"In general, I think it's a good thing for renewables," said Steve Clemmer, director of energy researchat the Union of Concerned Scientists (UCS). "It would have been nicer if they would have had a more aggressive target to reduce emissions, because I think it would have pushed renewables even further."
The Environmental Protection Agency (EPA) issued draft regulations in June laying out state-by-state limits on CO2 emissions from existing electricity generation that add up to an overall reduction of 30% from 2005 levels by 2030. The proposal gives individual states broad discretion in how their cuts are achieved, including investment in new renewable generation, increased energy efficiency, improvements to the existing fleet of power plants, interstate emissions trading, and fuel switching from coal to natural gas.
While it remains to be seen how states would choose to comply with the draft rule, Clemmer believes the rapidly declining cost of wind energy makes it a competitive option.
"Certainly in the middle of the country, in the Plains states, we are already seeing projects that are cheaper than gas plants." Encouraging new renewable energy development will be a natural pathway to compliance in many regions, agrees Tom Wood, who practices environmental law at Stoel Rives.
"For many states, it seems unlikely that they could meet their goals without being able to take credit for additional wind generation," Wood adds.
The EPA is collecting feedback on the draft and plans to finalise it in June 2015, with states required to file their compliance plans a year after that.

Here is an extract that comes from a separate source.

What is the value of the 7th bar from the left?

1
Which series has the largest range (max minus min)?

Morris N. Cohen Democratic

Although it could be 2017 or 2018 before the rule starts to impact the wind market, Clemmer does expect to see some immediate effect. The wind sector fought back against attempts in 20 states to roll back renewable energy standards last year, and with similar efforts lined up for 2014, the looming EPA requirements should make legislators think twice before making any cuts.
"This will help put counter-pressure on some of these efforts to overturn or weaken state policies. It will also, in a positive way, provide some momentum to increase standards or adopt new ones in states that don't have them," said Clemmer.

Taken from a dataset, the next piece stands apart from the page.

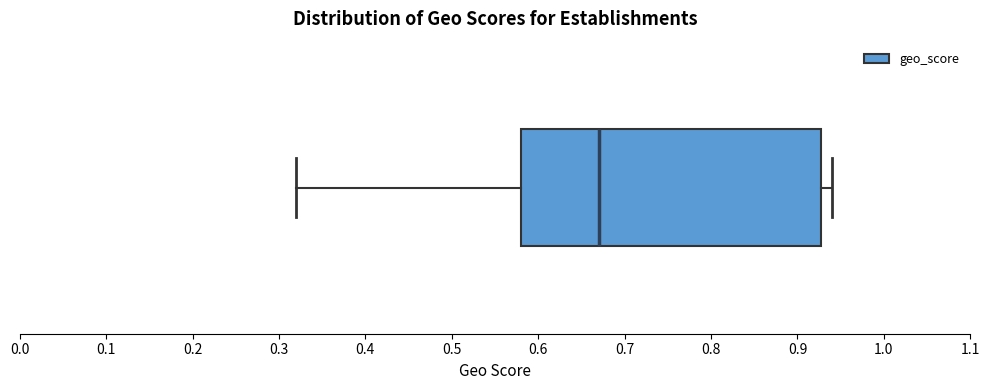

Where does the median line of the box sit on the x-axis? The values are not printed on the chart, so give them approximately, as read against the axis.

0.67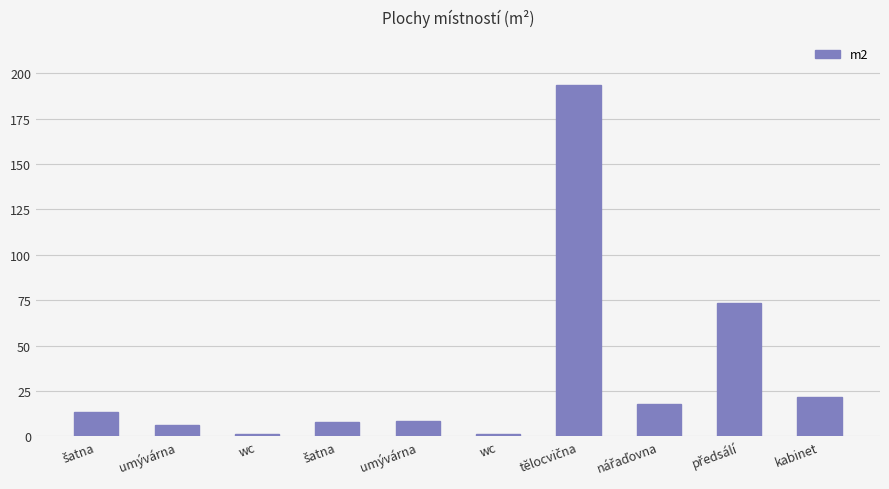

Count the number of values greater than 13.

5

The proposed rule will have to overcome some obstacles, including court challenges, opponents in Congress and, potentially, whoever occupies the White House after the 2016 election. Timing could also be an issue, said Wood. When the EPA issued proposed carbon standards for new power plants in 2012, it garnered more than 2.5 million comments.
"This proposal is far more controversial and will likely receive far more comments," said Wood. "If the EPA sticks with the June 2015 rule issuance date, it seems likely that the rule will not be fully vetted when issued and EPA will have to issue subsequent revisions. That will make it very hard for states, energy developers and utilities to plan for the future."